Integration and Coordination in After-sales Service Logistics
Sajjad Rahimi-Ghahroodi is a PhD student in the Department Industrial Engineering and Business Information Systems (IEBIS). His supervisor is prof.dr. W.H.M. Zijm from the Faculty of Behavioural, Management and Social sciences (BMS).
Maintenance and after-sales service logistics are important disciplines that have received considerable attention both in practice and in the scientific literature. This attention is related to the often high investments associated with capital-intensive assets in technically advanced business environments. The uninterrupted availability of these assets is generally crucial for a company's operations. An operational failure resulting in downtime is highly undesirable and may lead to significant losses for the asset owner. Moreover, after-sales and maintenance services constitute a significant part of the income of many Original Equipment Manufacturers (OEMs); it is not uncommon that service-related revenues even exceed those of the sales of original products and equipment.
Different maintenance services such as inspections and preventive maintenance activities are executed with the goal to maximize the availability of these expensive systems. However, unavoidable failures may still happen, which means that, in addition to preventive maintenance and services, repair actions (corrective maintenance) are necessary. Because of the focus on the up-time of systems, often a “repair-by-replacement” policy is adopted, i.e. upon detection of what parts are malfunctioning, these parts are removed and replaced by ready-to-use spare parts. In this case, spare parts, service engineers and tools are the main resources for executing the repair actions and their availability has a major impact on overall system downtime.
In the first part of this dissertation, we consider a single local service provider (LSP) maintaining a group of assets based on a service level agreement with the customer (asset owner). These assets are subject to random failures and the service provider is responsible for carrying out the repair of the failing assets. This corrective maintenance is executed by replacement of the failed part with a ready-to-use spare part. Since failures and hence the demand for repairs are not known in advance, and the replenishment of the spare parts through an external channel usually takes a long time, the service provider needs to stock a sufficient number of spare parts to meet the target service level. He also needs to have a team of specialist service engineers available to replace the malfunctioning parts.
In the models developed and analyzed in the first part, the LSP may follow one of two service policy options. He can fully rely on himself in providing the resources and satisfying the repair calls by following a “full backlogging policy”. In this policy, spare parts are stocked in sufficient quantities and engineers are employed, while in the case the requested spare parts or a service engineer is not immediately available, the repair call is backlogged until both resources become available again. As an alternative, the service provider may keep less local resources and in case of a spare parts stock out, revert to an emergency supplier with ample capacity of spare parts and service engineers to respond to a repair call. However, when upon a request the appropriate part is in stock but no service engineer is immediately available, a backlogging policy is followed. This policy is called the “partial backlogging policy”. In both problems, the service level is formulated as the maximum accepted average waiting time, measured over all repair calls. Waiting times are caused by either the queueing for service engineers or the lead time needed for a regular spare part replenishment (full backlogging) or an emergency shipment (partial backlogging).
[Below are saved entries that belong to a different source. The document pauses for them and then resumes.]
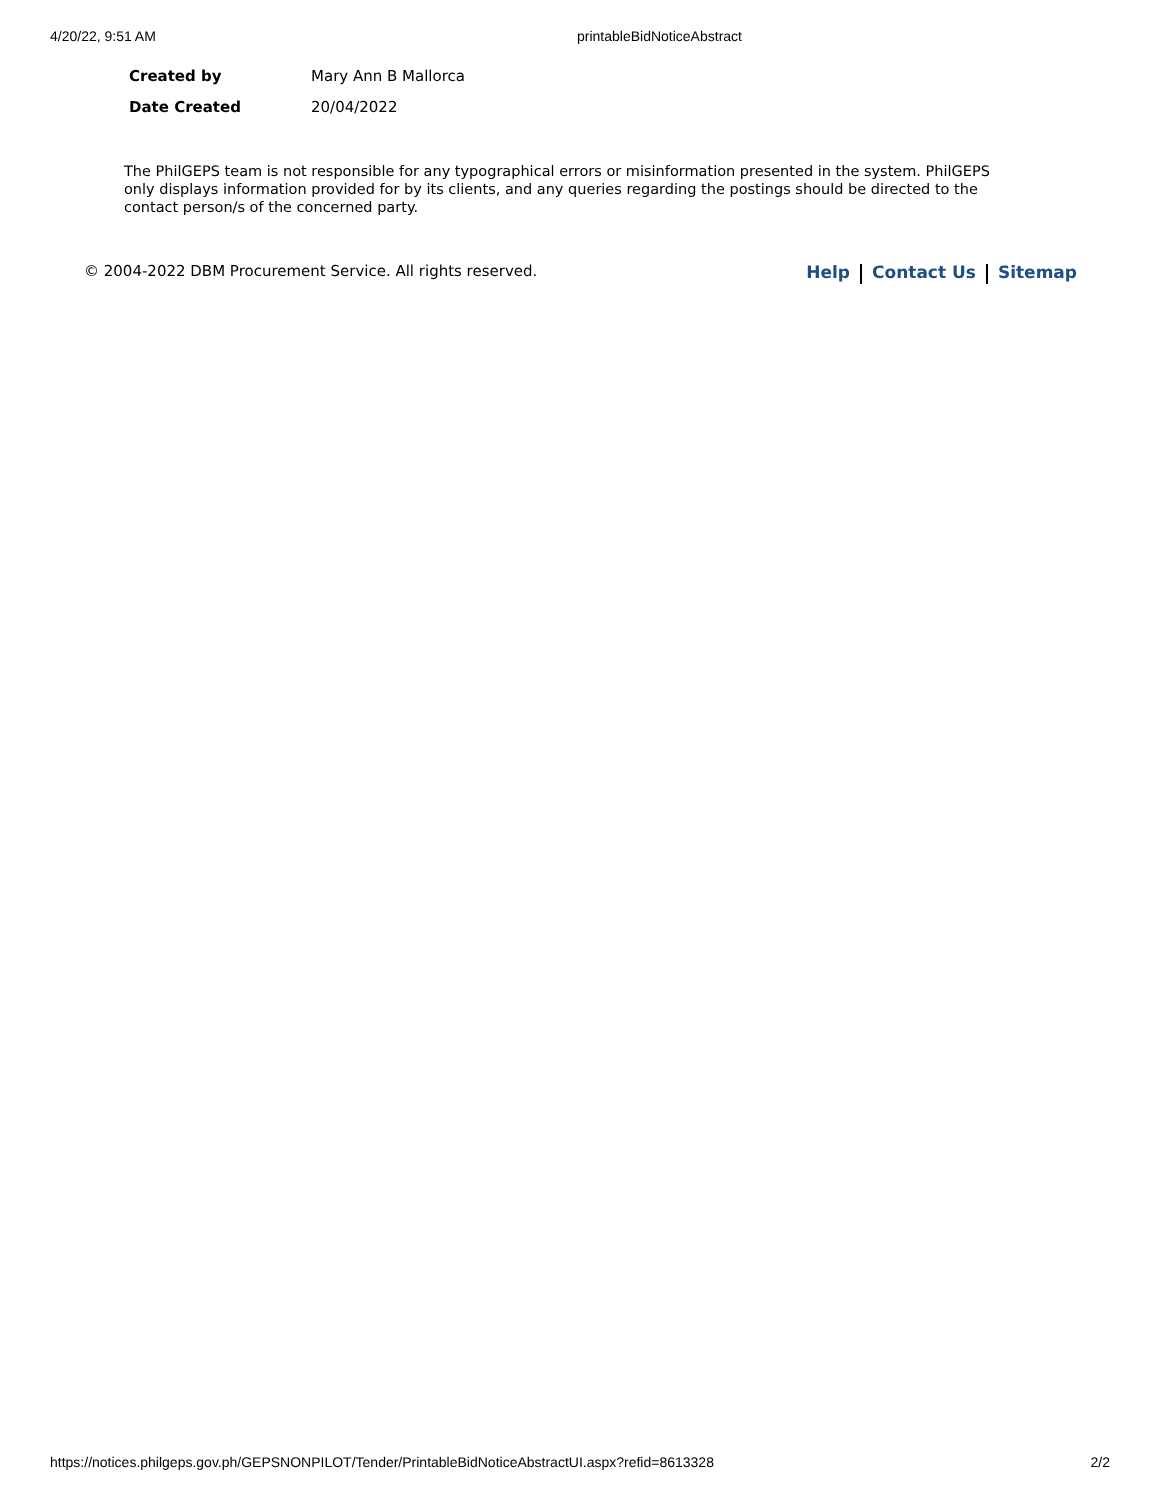4/20/22, 9:51 AM printableBidNoticeAbstract
| Created by | Mary Ann B Mallorca |
| Date Created | 20/04/2022 |
The PhilGEPS team is not responsible for any typographical errors or misinformation presented in the system. PhilGEPS only displays information provided for by its clients, and any queries regarding the postings should be directed to the contact person/s of the concerned party.
© 2004-2022 DBM Procurement Service. All rights reserved. Help Contact Us Sitemap
https://notices.philgeps.gov.ph/GEPSNONPILOT/Tender/PrintableBidNoticeAbstractUI.aspx?refid=8613328 2/2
In the second part of this dissertation, we broaden our scope and consider a two-echelon after-sales service model with a local service provider (LSP) and an emergency supplier. We assume that the LSP and the supplier are independent and that they are interested in maximizing their individual profit and determine their decision variables accordingly. An important question then concerns the type of contract made between the LSP and the emergency supplier. In particular, we study Stackelberg and cooperative games between the local service provider and the emergency supplier.
We consider a price-only Stackelberg game model in which no negotiation or cooperation between the players takes place. In this contract, the emergency supplier is the principal and she first decides on the contract terms. It is known that, if the supplier charges a too high price in case of an emergency shipment, the LSP declines the supplier's offer and will use the full backlogging policy instead. Therefore, the emergency supplier needs to carefully evaluate the position of the LSP before offering a contract. It is shown that the LSP can propose both revenue-sharing and cost-sharing contracts to the supplier as a cooperation tool, leading to better contracts in a win-win situation.
Furthermore, we study the same problem, but in a more practical scenario, namely, the case of asymmetric information on the asset's reliability. We assume that both players have full information on each other's cost factors, however, the supplier does not have full information on the failure rate of the assets. In this case, we investigate different contracts and mechanism, e.g. a menu of revenue-sharing contracts, which the supplier can use to tackle the lack of perfect information.